A field hunter, or a fox hunter, is a type of horse used in the hunt field for fox hunting and stag hunting.

==Characteristics==
The field hunter may be of any breed, but should possess stamina, a level head, and bravery. The horse should have a safe jump, so as not to get caught on any of the solid obstacles found in the hunt field. The type of terrain is also an important factor: wide open, flat land is generally best for horses of a Thoroughbred type, while rockier, more unforgiving land may be best suited by a draft-cross or tougher breed.

==Field hunter trials==
Field hunter trials are regularly held to test these horses, and have become a popular form of equestrian competition. Often the horses are judged over several days of fox hunting, with the best of the group performing in the "handy hunter" class.
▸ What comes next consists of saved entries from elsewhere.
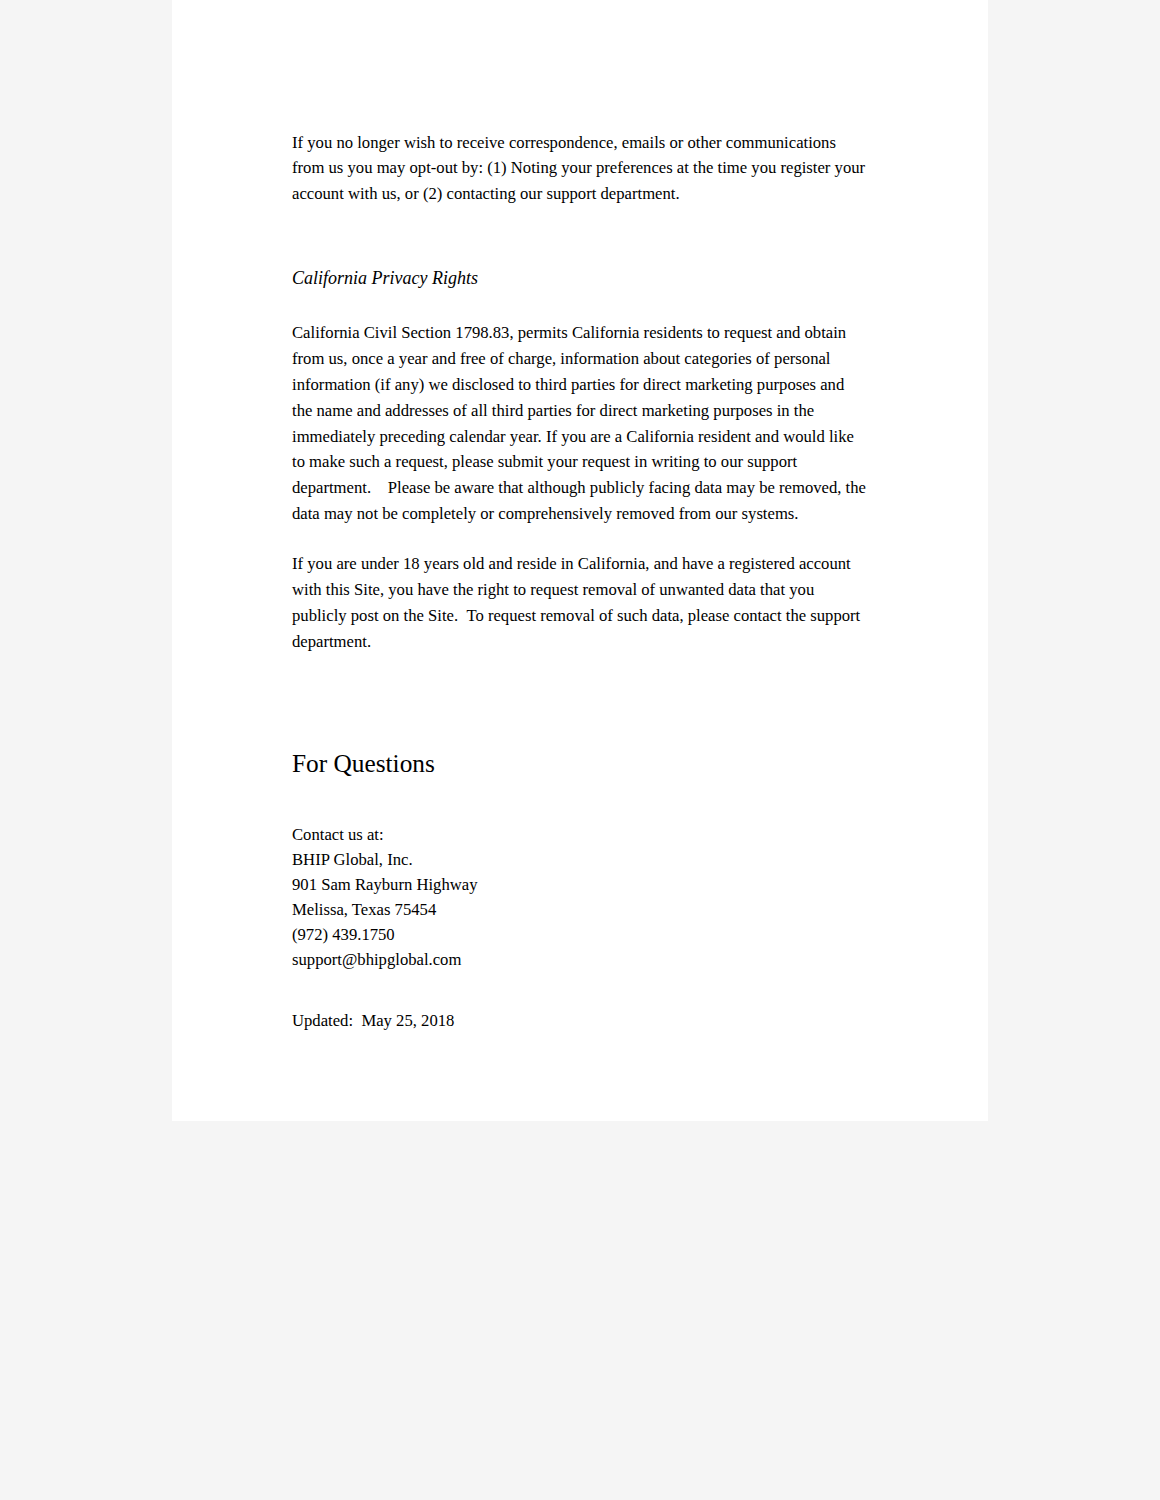If you no longer wish to receive correspondence, emails or other communications from us you may opt-out by: (1) Noting your preferences at the time you register your account with us, or (2) contacting our support department.
California Privacy Rights
California Civil Section 1798.83, permits California residents to request and obtain from us, once a year and free of charge, information about categories of personal information (if any) we disclosed to third parties for direct marketing purposes and the name and addresses of all third parties for direct marketing purposes in the immediately preceding calendar year. If you are a California resident and would like to make such a request, please submit your request in writing to our support department. Please be aware that although publicly facing data may be removed, the data may not be completely or comprehensively removed from our systems.
If you are under 18 years old and reside in California, and have a registered account with this Site, you have the right to request removal of unwanted data that you publicly post on the Site. To request removal of such data, please contact the support department.
For Questions
Contact us at:
BHIP Global, Inc.
901 Sam Rayburn Highway
Melissa, Texas 75454
(972) 439.1750
support@bhipglobal.com
Updated: May 25, 2018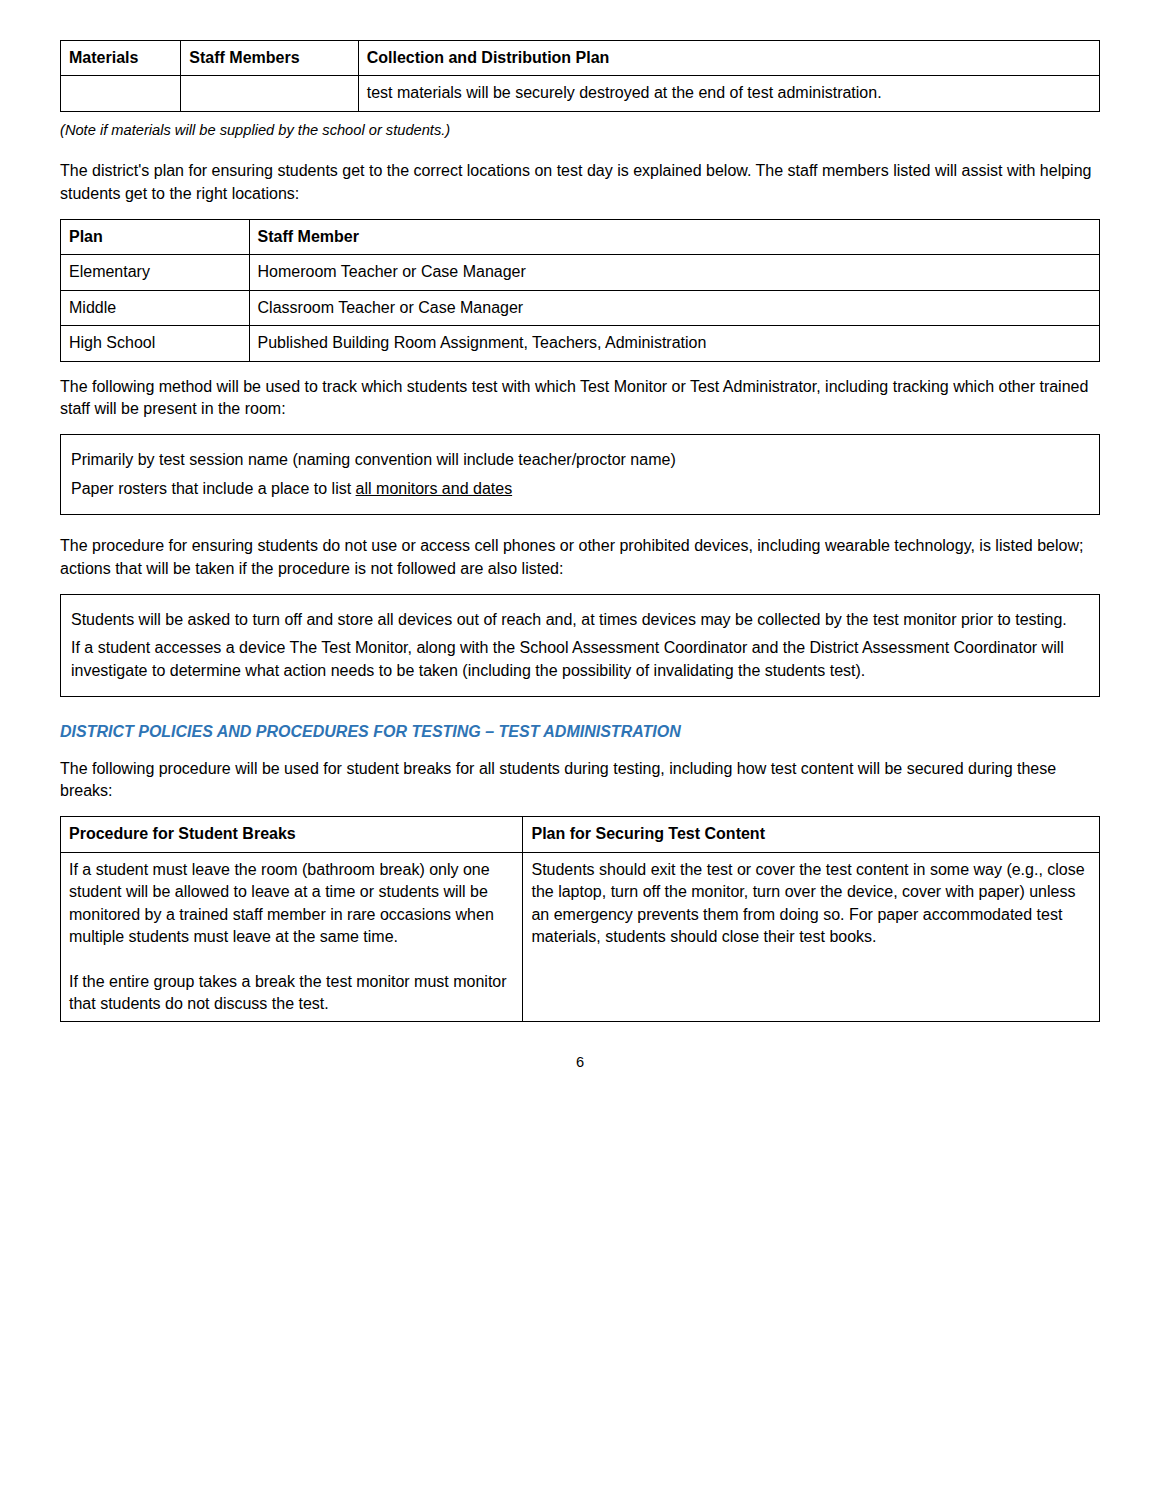| Materials | Staff Members | Collection and Distribution Plan |
| --- | --- | --- |
| | | test materials will be securely destroyed at the end of test administration. |
(Note if materials will be supplied by the school or students.)
The district's plan for ensuring students get to the correct locations on test day is explained below. The staff members listed will assist with helping students get to the right locations:
| Plan | Staff Member |
| --- | --- |
| Elementary | Homeroom Teacher or Case Manager |
| Middle | Classroom Teacher or Case Manager |
| High School | Published Building Room Assignment, Teachers, Administration |
The following method will be used to track which students test with which Test Monitor or Test Administrator, including tracking which other trained staff will be present in the room:
Primarily by test session name (naming convention will include teacher/proctor name)
Paper rosters that include a place to list all monitors and dates
The procedure for ensuring students do not use or access cell phones or other prohibited devices, including wearable technology, is listed below; actions that will be taken if the procedure is not followed are also listed:
Students will be asked to turn off and store all devices out of reach and, at times devices may be collected by the test monitor prior to testing.
If a student accesses a device The Test Monitor, along with the School Assessment Coordinator and the District Assessment Coordinator will investigate to determine what action needs to be taken (including the possibility of invalidating the students test).
DISTRICT POLICIES AND PROCEDURES FOR TESTING – TEST ADMINISTRATION
The following procedure will be used for student breaks for all students during testing, including how test content will be secured during these breaks:
| Procedure for Student Breaks | Plan for Securing Test Content |
| --- | --- |
| If a student must leave the room (bathroom break) only one student will be allowed to leave at a time or students will be monitored by a trained staff member in rare occasions when multiple students must leave at the same time. If the entire group takes a break the test monitor must monitor that students do not discuss the test. | Students should exit the test or cover the test content in some way (e.g., close the laptop, turn off the monitor, turn over the device, cover with paper) unless an emergency prevents them from doing so. For paper accommodated test materials, students should close their test books. |
6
The handy hunter class may ask for the horse and rider pair to trot a log, open and close a gate while mounted, jump several fences, and for the rider to dismount and remount. The horse is judged on its manners, way of going, as well as its suitability as a hunter.

==The field hunter vs. the show hunter==
In some ways, the field hunter is more similar to a good cross-country horse seen in eventing than a show-ring hunter, as it must gallop and jump over varied terrain, jump ditches, coops, up and down banks, and occasionally go through water.
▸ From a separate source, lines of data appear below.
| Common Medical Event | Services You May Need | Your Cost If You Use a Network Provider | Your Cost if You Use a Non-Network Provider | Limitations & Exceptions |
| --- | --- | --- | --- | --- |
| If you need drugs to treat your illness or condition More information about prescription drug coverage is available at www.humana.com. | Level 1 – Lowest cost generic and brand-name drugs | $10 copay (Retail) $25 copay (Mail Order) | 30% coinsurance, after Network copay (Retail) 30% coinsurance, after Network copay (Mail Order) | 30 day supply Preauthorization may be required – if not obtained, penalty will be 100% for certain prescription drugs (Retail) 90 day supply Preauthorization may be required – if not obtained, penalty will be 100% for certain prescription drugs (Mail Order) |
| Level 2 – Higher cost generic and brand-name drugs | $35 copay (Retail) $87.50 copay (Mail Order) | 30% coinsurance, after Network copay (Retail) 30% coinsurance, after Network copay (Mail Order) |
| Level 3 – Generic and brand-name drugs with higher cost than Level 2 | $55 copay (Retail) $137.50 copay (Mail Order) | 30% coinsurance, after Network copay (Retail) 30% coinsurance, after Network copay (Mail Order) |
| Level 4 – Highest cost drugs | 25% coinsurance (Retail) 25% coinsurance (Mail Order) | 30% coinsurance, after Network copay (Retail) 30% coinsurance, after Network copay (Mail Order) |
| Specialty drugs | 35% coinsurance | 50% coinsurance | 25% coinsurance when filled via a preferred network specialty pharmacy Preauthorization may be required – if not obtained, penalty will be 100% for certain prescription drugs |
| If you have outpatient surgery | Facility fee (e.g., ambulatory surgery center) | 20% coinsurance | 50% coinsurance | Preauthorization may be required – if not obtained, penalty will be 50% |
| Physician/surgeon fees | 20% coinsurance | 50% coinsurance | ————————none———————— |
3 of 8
Unlike the field hunter, the horse known in the US as a show hunter and in the UK as a working hunter performs in a ring, usually over a course of 8-10 fences. The judging of the American show hunter is based on the requirements of a horse in the hunt field, focusing on the horse's manners, movement, jumping form, rhythm, and smoothness around the course. Show hunters in the US are usually warmblood or Thoroughbred types. They do not have to have the bravery required of the field hunter, nor do they travel over the same type of terrain, as the field or arena is usually fairly level. Although the fences in a show hunter course are usually "natural" poles and standards, as opposed to the brightly colored fences seen in show jumping, the show hunter course does not include rock walls, ditches, or banks that might be seen in the hunt field. The British working hunter is not required to jump obstacles exactly like those met in the hunting field, although a water tray is sometimes used to simulate a ditch, and natural dips in the ground, banks etc. are often incorporated into the course in order to make it more challenging.

==Point-to-point==

Horses of field hunter type may also compete in certain race completions such as point-to-pointing. In the United Kingdom, with the exception of Hunt Members races, all horses that compete in point-to-point must be registered by Weatherbys—in the General Stud Book or Non-Thoroughbred Register. Horses and jockeys must have qualified with a pack of foxhounds, harriers, bloodhounds or draghounds by "riding to hounds". Horses must be ridden to hounds on four or more occasions during the hunting season that immediately precedes the point-to-point season, and belong to a member, subscriber or farmer of a recognised pack.